Core Concepts

Quest is a python library designed to automate the following data management tasks:

  • Discovery

  • Retrieval

  • Organization

  • Transformation

  • Archival

At the heart of all of these tasks are datasets. Each of the tasks listed above involves finding, getting, storing, changing, or sharing a dataset. The underlying concepts for how Quest accomplishes these five tasks will be described below and are grouped into the following three sections:

Local Data Organization

Quest uses a hierarchical structure to organize and manage datasets, and data sources. The dataset hierarchy begins with projects which contains collections which have datasets. A more detailed description of each level is given below.

Projects

A Quest Project is the base organizing factor. The first time Quest is started a default project is created. Only one project can be active at a time and currently the api does not allow copying data from one project to another.

Physically, a project maps to a folder on the computer. All data and metadata associated with a project is stored under the project folder. The metadata is stored in a sqlite database.

Collections

Collections are a way of organizing data within a project. Collection names are unique and the collection name maps directly to a folder name in the project folder.

Datasets

These are the actual individual data files or in some cases a folder of data. Datasets have associated metadata that is stored in the project directory.

Data Transformations

Quest facilitates transforming data through the use of tools. Some examples of the kinds of transformations that Quest can do include merging datasets, aggregating data within a dataset, or changing the format that the data is stored in.

Tools

Quest tools are a way to perform some kind of operation on data. It is important to note that a tool will never perform “in-place” changes the datasets that it operates on. This means that datasets that are passed to a tool will remain unchanged, and the tool will create new datasets that have the transformed data. New tools can be added to Quest through Tool Plugins.
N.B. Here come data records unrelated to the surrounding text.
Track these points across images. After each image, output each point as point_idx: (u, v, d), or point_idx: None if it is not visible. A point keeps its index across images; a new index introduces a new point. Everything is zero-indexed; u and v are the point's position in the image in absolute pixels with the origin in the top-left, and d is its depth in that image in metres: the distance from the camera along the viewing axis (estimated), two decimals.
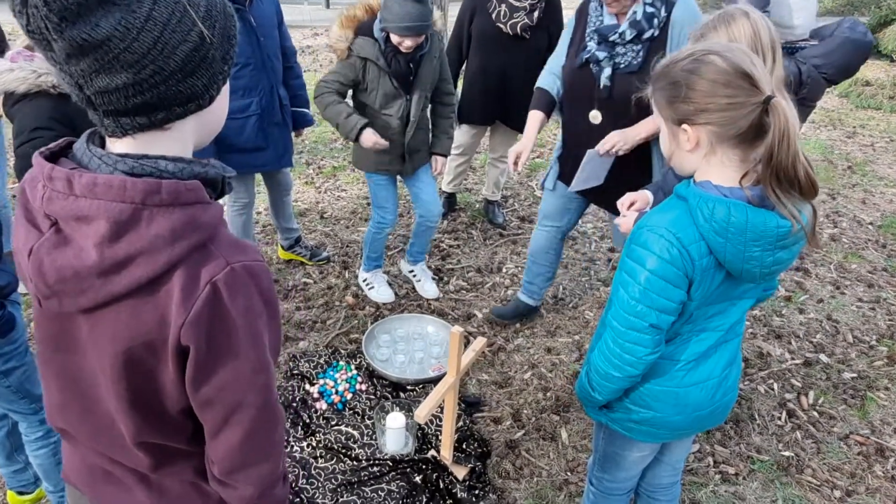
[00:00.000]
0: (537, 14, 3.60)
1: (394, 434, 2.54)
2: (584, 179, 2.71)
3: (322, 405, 2.83)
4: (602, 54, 2.57)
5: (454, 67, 3.89)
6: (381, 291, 3.66)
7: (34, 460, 2.18)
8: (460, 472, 2.50)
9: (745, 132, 1.29)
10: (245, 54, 3.02)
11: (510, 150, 2.80)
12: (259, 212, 4.50)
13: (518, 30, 3.61)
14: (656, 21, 2.47)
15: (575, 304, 3.70)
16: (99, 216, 0.86)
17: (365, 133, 2.94)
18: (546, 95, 2.84)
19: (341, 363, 3.08)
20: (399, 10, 2.75)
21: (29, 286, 0.94)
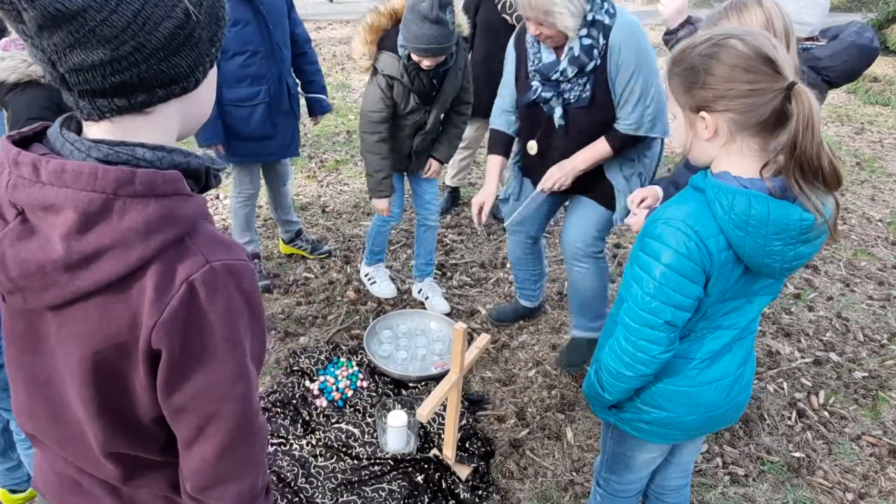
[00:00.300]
0: None
1: (395, 432, 2.48)
2: (522, 217, 2.81)
3: (322, 402, 2.78)
4: (548, 94, 2.48)
5: None
6: (383, 286, 3.61)
7: (25, 459, 2.13)
8: (463, 472, 2.45)
9: (766, 120, 1.23)
10: (254, 42, 2.99)
11: (473, 201, 2.82)
12: (260, 205, 4.44)
13: None
14: (596, 52, 2.35)
15: None
16: (66, 206, 0.80)
17: (384, 201, 3.11)
18: (502, 137, 2.79)
19: (342, 359, 3.02)
20: (417, 31, 2.66)
21: None
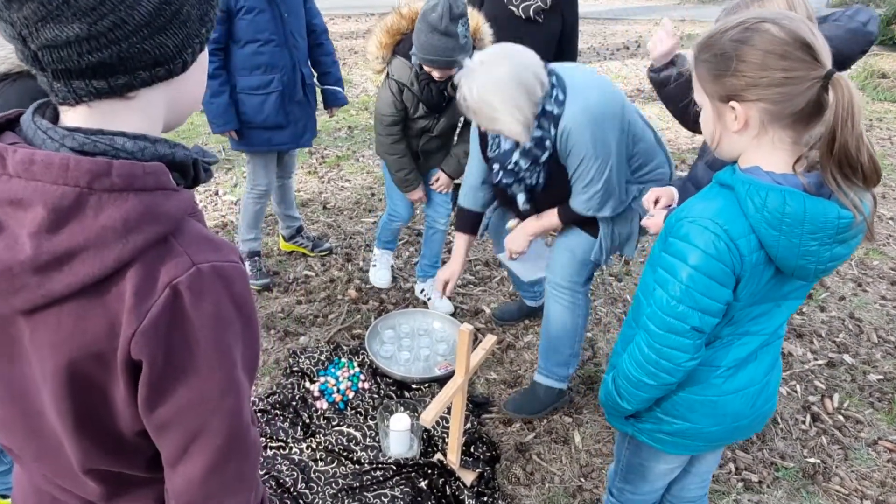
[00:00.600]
0: None
1: (398, 436, 2.40)
2: (531, 269, 2.79)
3: (323, 404, 2.70)
4: (509, 180, 2.42)
5: None
6: (380, 275, 3.57)
7: None
8: (468, 478, 2.36)
9: (802, 110, 1.14)
10: (267, 31, 2.96)
11: (438, 276, 2.77)
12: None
13: (531, 13, 3.45)
14: (548, 142, 2.24)
15: None
16: (35, 201, 0.71)
17: (417, 192, 3.14)
18: (469, 214, 2.71)
19: (343, 360, 2.94)
20: (425, 41, 2.59)
21: None
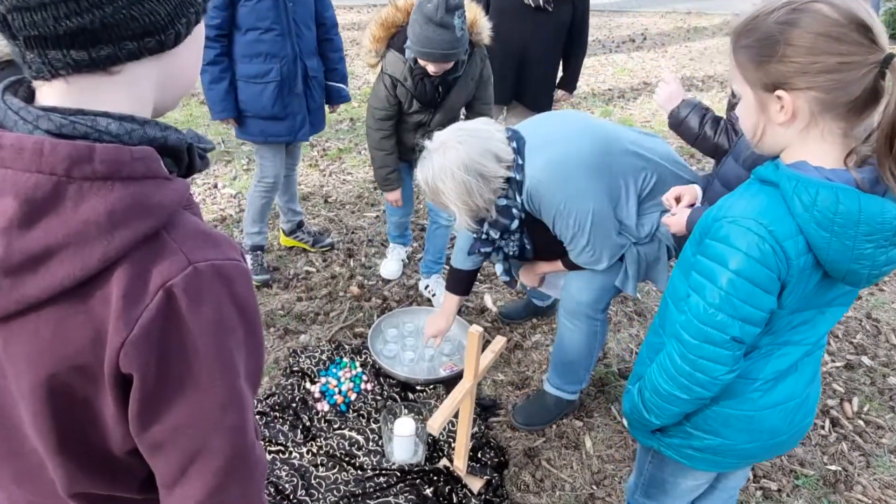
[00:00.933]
0: None
1: (402, 442, 2.30)
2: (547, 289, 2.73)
3: (324, 406, 2.59)
4: (486, 249, 2.32)
5: None
6: (388, 266, 3.52)
7: None
8: (475, 485, 2.26)
9: (857, 99, 1.03)
10: (269, 19, 2.87)
11: (427, 329, 2.70)
12: None
13: (541, 1, 3.32)
14: (515, 210, 2.13)
15: None
16: (5, 191, 0.62)
17: (394, 193, 3.06)
18: (461, 275, 2.59)
19: (345, 360, 2.84)
20: (419, 33, 2.47)
21: None
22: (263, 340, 0.82)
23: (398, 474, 2.30)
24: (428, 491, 2.25)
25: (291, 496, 2.23)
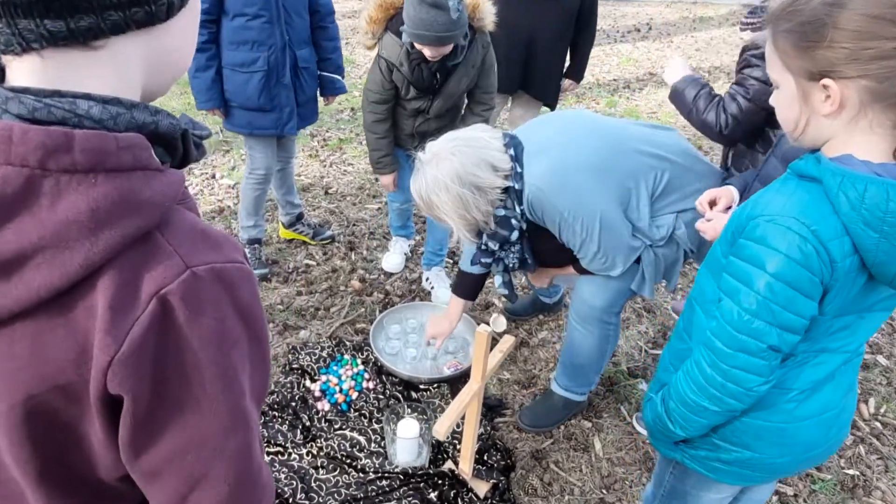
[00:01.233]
0: None
1: (406, 444, 2.22)
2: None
3: (324, 405, 2.51)
4: (487, 260, 2.22)
5: None
6: (390, 259, 3.45)
7: None
8: (481, 489, 2.18)
9: None
10: (257, 4, 2.75)
11: (428, 329, 2.60)
12: None
13: None
14: (514, 221, 2.03)
15: None
16: None
17: (387, 177, 2.98)
18: (469, 279, 2.48)
19: (346, 357, 2.75)
20: (414, 15, 2.36)
21: None
22: (269, 353, 0.74)
23: (401, 477, 2.22)
24: (432, 495, 2.17)
25: (291, 500, 2.15)
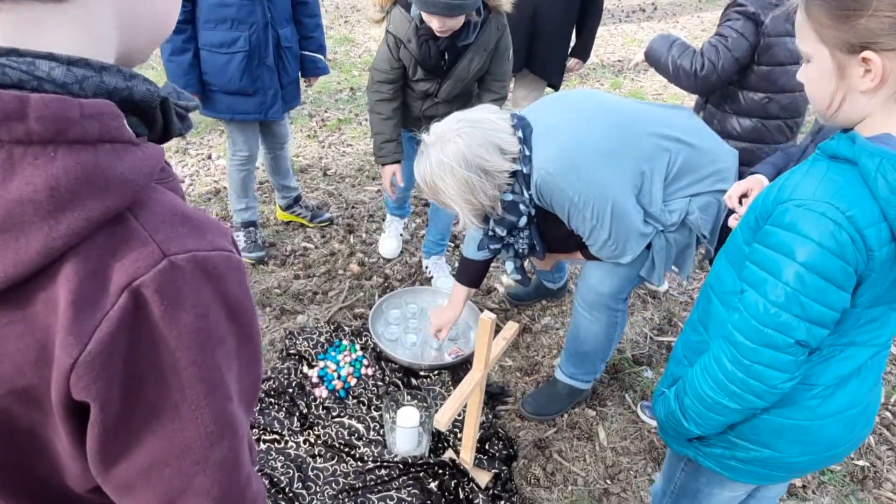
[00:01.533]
0: None
1: (405, 433, 2.16)
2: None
3: (322, 392, 2.45)
4: (495, 246, 2.14)
5: None
6: (386, 243, 3.34)
7: None
8: (482, 478, 2.13)
9: None
10: None
11: (432, 319, 2.50)
12: (257, 167, 4.05)
13: None
14: (523, 206, 1.95)
15: None
16: None
17: (389, 167, 2.71)
18: (472, 265, 2.39)
19: (344, 343, 2.69)
20: None
21: None
22: (260, 351, 0.67)
23: (400, 467, 2.16)
24: (432, 485, 2.11)
25: (287, 489, 2.10)
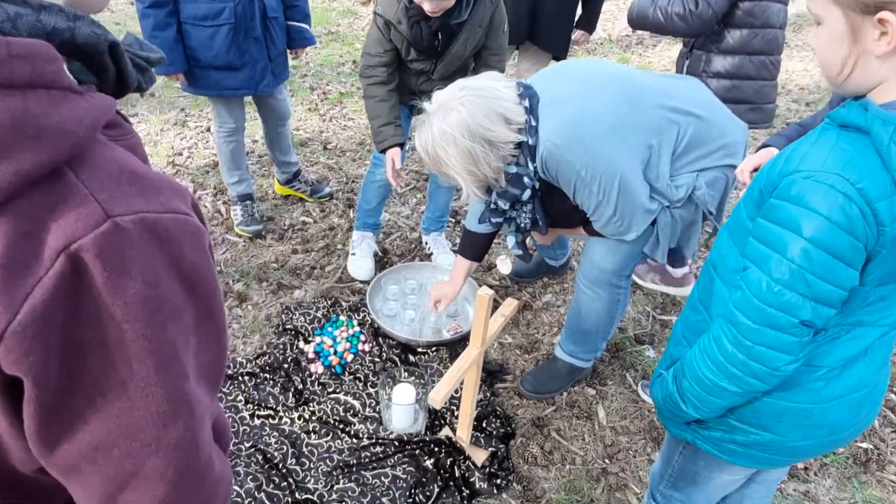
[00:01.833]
0: None
1: (401, 410, 2.13)
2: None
3: (318, 368, 2.42)
4: (497, 220, 2.07)
5: None
6: (358, 264, 2.93)
7: None
8: (479, 457, 2.10)
9: None
10: None
11: (431, 292, 2.44)
12: (255, 140, 4.01)
13: None
14: (527, 179, 1.88)
15: None
16: None
17: (390, 152, 2.47)
18: (474, 238, 2.32)
19: (342, 318, 2.65)
20: None
21: None
22: (224, 325, 0.62)
23: (396, 444, 2.14)
24: (428, 462, 2.09)
25: (281, 465, 2.07)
Tools define a set of options that a user must specify when using the tool.

Data Repositories

When Quest is used to search for data it searches among all of the data repositories or data providers that are registered with Quest. Similar to Tools Providers are added to Quest as plugins (see Provider Plugins). Providers contain one or more services. Services provide an interface for a single data product. Each service has a Catalogs, which stores metadata about the datasets that are available from that service and is what enables Quest to search for data.

Providers

Data providers are the top level source of data. Providers are composed of one or more Services, and typically represent an organization or specific part of an organization that provides data. In Quest, providers are a way of grouping related services.

Services

A data service is a specific type or channel of data that is offered from a Providers, and are the primary means of ingesting data into Quest.

Catalogs

Catalog Entries

Catalog Entries are a unique identifiers that indicate a group of datasets. Typically, these are geospatial locations, i.e., monitoring stations, counties, lakes, roads at which data exists. Features can also just be a tag or name to group data that does not have a geospatial component (i.e. geotypical datasets). Features are always either part of a collection or part of a web service.